Exactly the lines below starting at the line with "</Condition>" and ending at the line with "CLAIM OBJECTIONS" are wanted, with both ends included. Leave out the pictures and add no other lines.

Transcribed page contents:
____

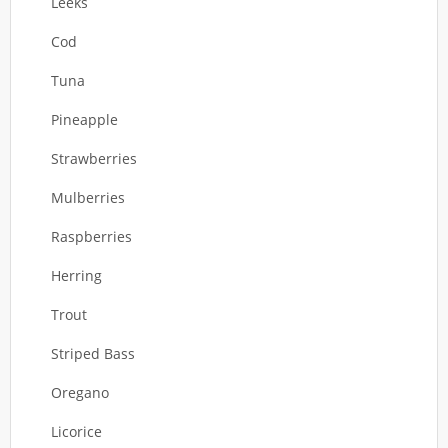
Leeks
Cod
Tuna
Pineapple
Strawberries
Mulberries
Raspberries
Herring
Trout
Striped Bass
Oregano
Licorice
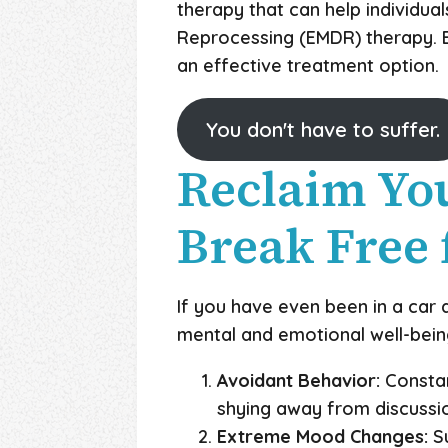
therapy that can help individu
Reprocessing (EMDR) therapy. EM
an effective treatment option.
You don't have to suffer.
Reclaim You
Break Free 
If you have even been in a car 
mental and emotional well-being.
Avoidant Behavior:
Constant
shying away from discussio
Extreme Mood Changes:
Su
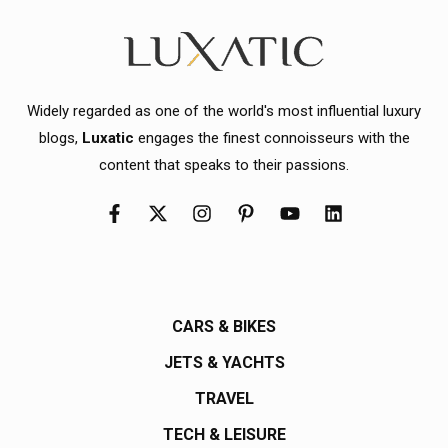
Widely regarded as one of the world's most influential luxury
blogs,
Luxatic
engages the finest connoisseurs with the
content that speaks to their passions.
CARS & BIKES
JETS & YACHTS
TRAVEL
TECH & LEISURE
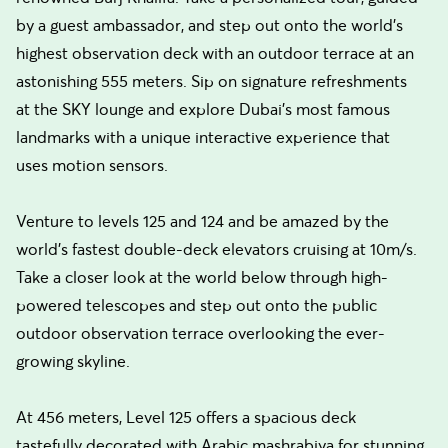
by a guest ambassador, and step out onto the world's
highest observation deck with an outdoor terrace at an
astonishing 555 meters. Sip on signature refreshments
at the SKY lounge and explore Dubai's most famous
landmarks with a unique interactive experience that
uses motion sensors.
Venture to levels 125 and 124 and be amazed by the
world's fastest double-deck elevators cruising at 10m/s.
Take a closer look at the world below through high-
powered telescopes and step out onto the public
outdoor observation terrace overlooking the ever-
growing skyline.
At 456 meters, Level 125 offers a spacious deck
tastefully decorated with Arabic mashrabiya for stunning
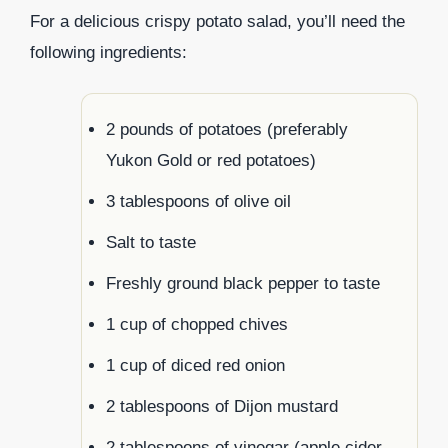
For a delicious crispy potato salad, you’ll need the
following ingredients:
2 pounds of potatoes (preferably
Yukon Gold or red potatoes)
3 tablespoons of olive oil
Salt to taste
Freshly ground black pepper to taste
1 cup of chopped chives
1 cup of diced red onion
2 tablespoons of Dijon mustard
2 tablespoons of vinegar (apple cider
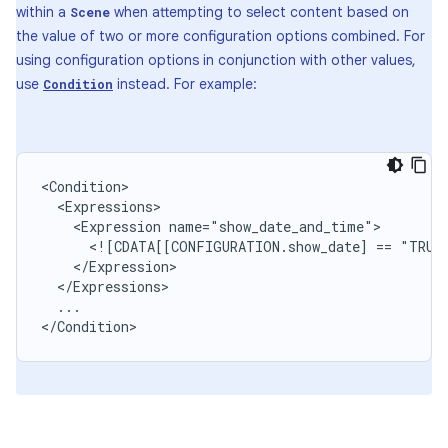
within a
when attempting to select content based on
Scene
the value of two or more configuration options combined. For
using configuration options in conjunction with other values,
use
instead. For example:
Condition
<Expression
<![CDATA[[CONFIGURATION.show_date]
==
"TRUE
...

</Condition>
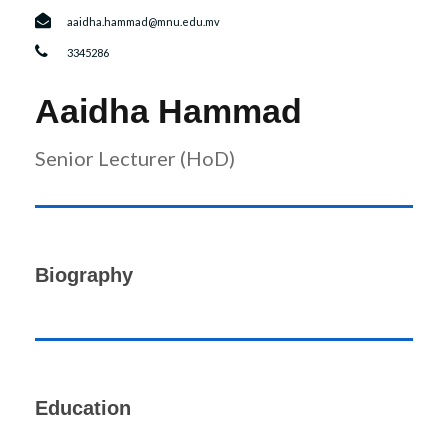
r
n
aaidha.hammad@mnu.edu.mv
3345286
Aaidha Hammad
Senior Lecturer (HoD)
Biography
Education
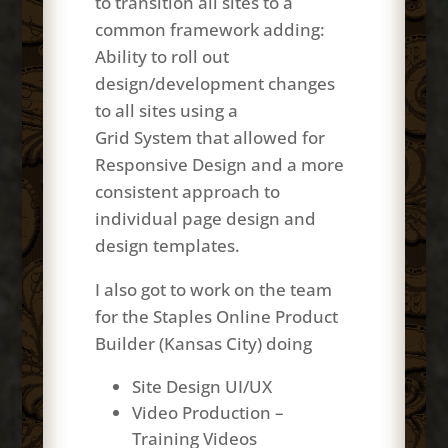
to transition all sites to a
common framework adding:
Ability to roll out
design/development changes
to all sites using a
Grid System that allowed for
Responsive Design and a more
consistent approach to
individual page design and
design templates.
I also got to work on the team
for the Staples Online Product
Builder (Kansas City) doing
Site Design UI/UX
Video Production –
Training Videos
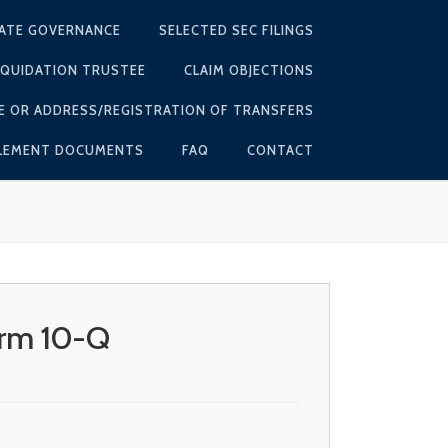
ATE GOVERNANCE
SELECTED SEC FILINGS
IQUIDATION TRUSTEE
CLAIM OBJECTIONS
E OR ADDRESS/REGISTRATION OF TRANSFERS
TLEMENT DOCUMENTS
FAQ
CONTACT
orm 10-Q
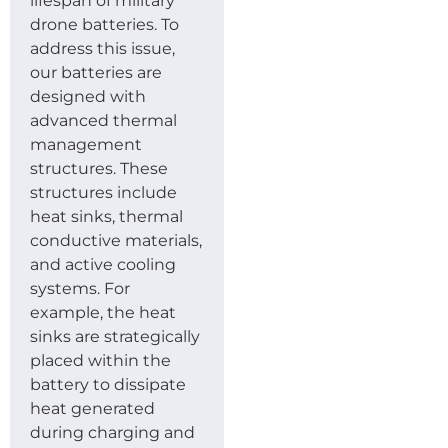
lifespan of military
drone batteries. To
address this issue,
our batteries are
designed with
advanced thermal
management
structures. These
structures include
heat sinks, thermal
conductive materials,
and active cooling
systems. For
example, the heat
sinks are strategically
placed within the
battery to dissipate
heat generated
during charging and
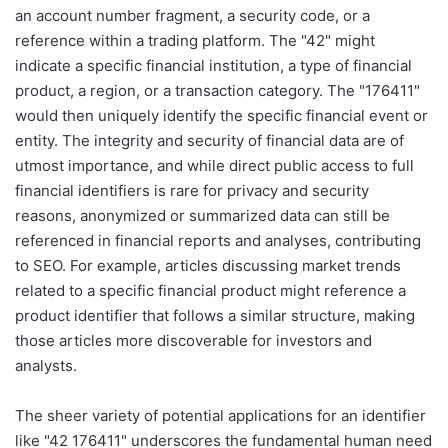
an account number fragment, a security code, or a
reference within a trading platform. The "42" might
indicate a specific financial institution, a type of financial
product, a region, or a transaction category. The "176411"
would then uniquely identify the specific financial event or
entity. The integrity and security of financial data are of
utmost importance, and while direct public access to full
financial identifiers is rare for privacy and security
reasons, anonymized or summarized data can still be
referenced in financial reports and analyses, contributing
to SEO. For example, articles discussing market trends
related to a specific financial product might reference a
product identifier that follows a similar structure, making
those articles more discoverable for investors and
analysts.
The sheer variety of potential applications for an identifier
like "42 176411" underscores the fundamental human need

____

ANSWER AREA ::
</Condition>
r
n
aaidha.hammad@mnu.edu.mv
3345286
Aaidha Hammad
Senior Lecturer (HoD)
Biography
Education
to transition all sites to a
common framework adding:
Ability to roll out
design/development changes
to all sites using a
Grid System that allowed for
Responsive Design and a more
consistent approach to
individual page design and
design templates.
I also got to work on the team
for the Staples Online Product
Builder (Kansas City) doing
Site Design UI/UX
Video Production –
Training Videos
ATE GOVERNANCE
SELECTED SEC FILINGS
IQUIDATION TRUSTEE
CLAIM OBJECTIONS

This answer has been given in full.